Bayangkan saja, puluhan ribu warga Palestina memenuhi seluruh jalur Gaza untuk menggelar salat Idul Fitri pada hari Jumat 20 Maret. Salat Idul Fitri yang mereka laksanakan ternyata digelar di dekat reruntuhan bangunan masjid dan area-area terbuka dekat kamp pengungsian.

Saat kondisi Gaza masih porak-poranda, saat tak ada suasana penuh kebahagiaan seperti yang kita rasakan, saat yang tersisa hanya puing bangunan yang hancur, lantunan takbir tetap menggema seolah tengah merobek angkasa dan meninggi di atas kehancuran besar akibat agresi Israel.

Tidak sampai di sana, suasana hari raya di Gaza juga diselimuti duka yang mendalam. Perang dan genosida yang mereka hadapi membuat ribuan warga Gaza kehilangan orang-orang tercinta beserta rumah mereka.

Idul Fitri pada bulan Syawal tahun 1447 Hijriyah ini datang ketika kondisi kemanusiaan di Gaza sedang sulit. Mengapa? Sebab blokade masih berlangsung disertai krisis pengungsian yang semakin memburuk, menyebabkan ratusan ribu warga Palestina yang tinggal di kamp pengungsian dan tenda-tenda darurat semakin kekurangan akses terhadap kebutuhan pangan, air bersih, serta beberapa kebutuhan pokok lainnya.

Berita yang dialami warga Gaza ternyata semakin tak terlihat dan terlupakan oleh dunia akibat konflik politik di beberapa negara yang semakin memanas, terutama negara AS dan Israel yang sedang fokus memerangi Iran.

Ironisnya, negara-negara Arab justru bersekutu dengan negara kafir dengan memberi dukungan dan bantuan kepada AS dan Israel untuk memerangi Iran, serta melupakan kondisi di Gaza.

Kaum Muslimin di seluruh dunia diumpamakan satu tubuh yang sama.
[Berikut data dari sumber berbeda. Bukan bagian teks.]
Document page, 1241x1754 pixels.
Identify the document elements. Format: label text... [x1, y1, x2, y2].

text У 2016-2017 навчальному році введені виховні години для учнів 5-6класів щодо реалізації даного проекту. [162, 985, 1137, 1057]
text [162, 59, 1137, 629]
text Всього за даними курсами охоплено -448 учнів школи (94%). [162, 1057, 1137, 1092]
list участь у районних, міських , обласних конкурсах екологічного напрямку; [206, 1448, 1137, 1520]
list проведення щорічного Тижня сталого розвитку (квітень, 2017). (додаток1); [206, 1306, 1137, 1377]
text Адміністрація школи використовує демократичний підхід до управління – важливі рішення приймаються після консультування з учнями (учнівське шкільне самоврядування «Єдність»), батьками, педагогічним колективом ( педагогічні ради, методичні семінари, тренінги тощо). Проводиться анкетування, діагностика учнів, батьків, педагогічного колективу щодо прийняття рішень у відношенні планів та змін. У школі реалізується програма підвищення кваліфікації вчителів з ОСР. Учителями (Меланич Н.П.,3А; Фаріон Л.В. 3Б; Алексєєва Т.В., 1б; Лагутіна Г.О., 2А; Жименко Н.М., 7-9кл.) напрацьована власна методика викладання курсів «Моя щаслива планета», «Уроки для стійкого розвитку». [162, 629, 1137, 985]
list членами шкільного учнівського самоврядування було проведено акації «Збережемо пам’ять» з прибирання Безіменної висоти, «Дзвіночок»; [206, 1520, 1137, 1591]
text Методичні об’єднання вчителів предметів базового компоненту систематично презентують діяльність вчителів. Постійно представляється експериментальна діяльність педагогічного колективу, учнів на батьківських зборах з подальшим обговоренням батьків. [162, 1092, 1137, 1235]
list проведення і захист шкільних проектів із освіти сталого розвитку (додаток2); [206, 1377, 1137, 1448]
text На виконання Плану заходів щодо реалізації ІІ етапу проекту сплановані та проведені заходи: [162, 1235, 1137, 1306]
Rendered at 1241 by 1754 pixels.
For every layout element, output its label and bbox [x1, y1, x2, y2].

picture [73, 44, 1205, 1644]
Apabila ada salah satu anggota tubuh yang merasa sakit, maka anggota tubuh yang lainnya akan ikut merasakan sakit. Sehingga apabila ada kaum Muslim yang tengah merasakan derita, maka kaum Muslim yang lain pun akan ikut menanggung derita tersebut dan berusaha mencari jalan keluar agar terbebas dari penderitaan yang mereka rasakan.

Bagaimanapun, kondisi mengenaskan pada saat hari raya Idul Fitri di Gaza semestinya ikut dirasakan dan menjadi tanggungan bagi kaum Muslim yang ada di seluruh penjuru dunia.

Di dalam Al-Qur’an surat Al-Fath ayat 29, kita diajarkan untuk bersikap lemah lembut dan penuh kasih sayang terhadap sesama Muslim serta bersikap tegas dan keras terhadap orang-orang kafir. Ukhuwah Islamiyah menjadi pengikat bagi seluruh kaum Muslim yang ada di seluruh penjuru dunia sehingga kita harus ikut melibatkan diri untuk membebaskan penderitaan saudara-saudara Muslim.

Tanah Palestina merupakan bagian dari wilayah kaum Muslim yang harus dijaga. Maka di saat Palestina hendak direbut Israel, seluruh kaum Muslim harus berusaha mempertahankan tanah Palestina agar tak jatuh di tangan orang-orang kafir. Maka dari itu Allah memerintahkan kaum Muslim untuk berjihad sebagaimana yang telah tertera dalam Al-Qur’an surat At-Taubah ayat 123.

Lantas jihad yang sempurna hanya akan terwujud saat kaum Muslim berada dalam satu struktur negara yang sama, yakni di bawah kepemimpinan Khilafah ‘ala minhajin nubuwwah.